Below is a series of Haiku from a workshop the author conducted with the Society for Design and Process Science (SDPS) in Dallas, Texas, June 2010. The poems are the result of Bob Allen's "STEM Blossom" story exercise. SDPS “next generation” members were challenged to compose a series of Haiku to express how the group can partner with other groups to harness science and the arts for the betterment of humanity:

The Civilizing Effect of Science

Education and
knowledge have a power when
transdisciplinary.
Love is
commitment to
each other. Beauty
is adaptation to
the world.
Social thought generates
ideas and connectivity
to change the world now.
These Haiku are an answer to the question: how do we innovate? The answer is simple but not simplistic. Knowledge innovation can only happen when we engage the world in creating a new story.

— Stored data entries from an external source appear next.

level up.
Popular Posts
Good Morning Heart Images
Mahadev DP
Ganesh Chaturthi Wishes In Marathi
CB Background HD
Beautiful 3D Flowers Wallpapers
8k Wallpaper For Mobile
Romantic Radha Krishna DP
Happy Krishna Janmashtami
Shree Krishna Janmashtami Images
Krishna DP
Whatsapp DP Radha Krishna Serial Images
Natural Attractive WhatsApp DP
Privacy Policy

In the case of SDPS, their story is about engaging the world beyond disciplines to create the future--transdisciplinarity. It is in this playful space between imagination, the physical world and each other that we find what it is that makes us human—the human element. "Stories..." as Bob Allen from IDEAS explains, "...are how we organize our reality and project our future."

Stories of Innovation

In San Antonio, Texas the Pre-K-to-Mars initiative called spaceTEAMS is an exciting example. Since 2006, Andrew Schuetze from Alamo Community College has been telling children that they can be the first person to walk on Mars. Spurred by Ramiro Cavazos in Economic Development, the city created a partnership with local school districts, businesses, and universities to deliver a P-20 pipeline to feed the city’s growing demand for knowledge innovation.
The vision for this TEAMS program came from the father of the Global Positioning System—Dr. (Col.) Francis X. Kane, who now believes that we must think beyond Mars: “There are black holes expanding and collapsing, stars birthing and dying—there is energy everywhere….. There is energy in the food we eat, the piano my wife is playing and the muscles we use to chew our food. Energy is everywhere.”

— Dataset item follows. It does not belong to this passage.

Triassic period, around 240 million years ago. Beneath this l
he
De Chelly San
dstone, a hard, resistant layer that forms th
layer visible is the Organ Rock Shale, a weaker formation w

This is TEAMS thinking—it is what is next in thinking and working and learning and playing in the 21st century. We are moving into a new world—a new worldview and a new epoch of humanity. This worldview is marked by a deep personal, social and global feeling that the world and humanity are on a great precipice of change and we must go forward over the horizon into the unknown in order to create what is next in the human story.

What is next in the human story?

Why we should think about the arts in the context of STEM and all of our global challenges and opportunities today is simple: The EARTH is our modern day Sputnik.

Recently, the physicist Stephen Hawking announced to Big Think that we must abandon Earth or face extinction: “It will be difficult enough to avoid disaster on planet Earth in the next hundred years, let alone the next thousand, or million. The human race shouldn't have all its eggs in one basket, or on one planet. Let's hope we can avoid dropping the basket until we have spread the load."
During the summer of 2006, Dr. Kane and the author created a poem for spaceTEAMS participants to help teachers and children from 3rd grade to high school understand why they should learn about computers and design and space. The poem is called "The Universe" and it closes:

"Dr. Kane answers, our mission is to pursue "The Last Question" on Earth, throughout the Heavens and beyond. To be the questions, that is what it is, Being in the Universe of ROBOTS that tick and tock.”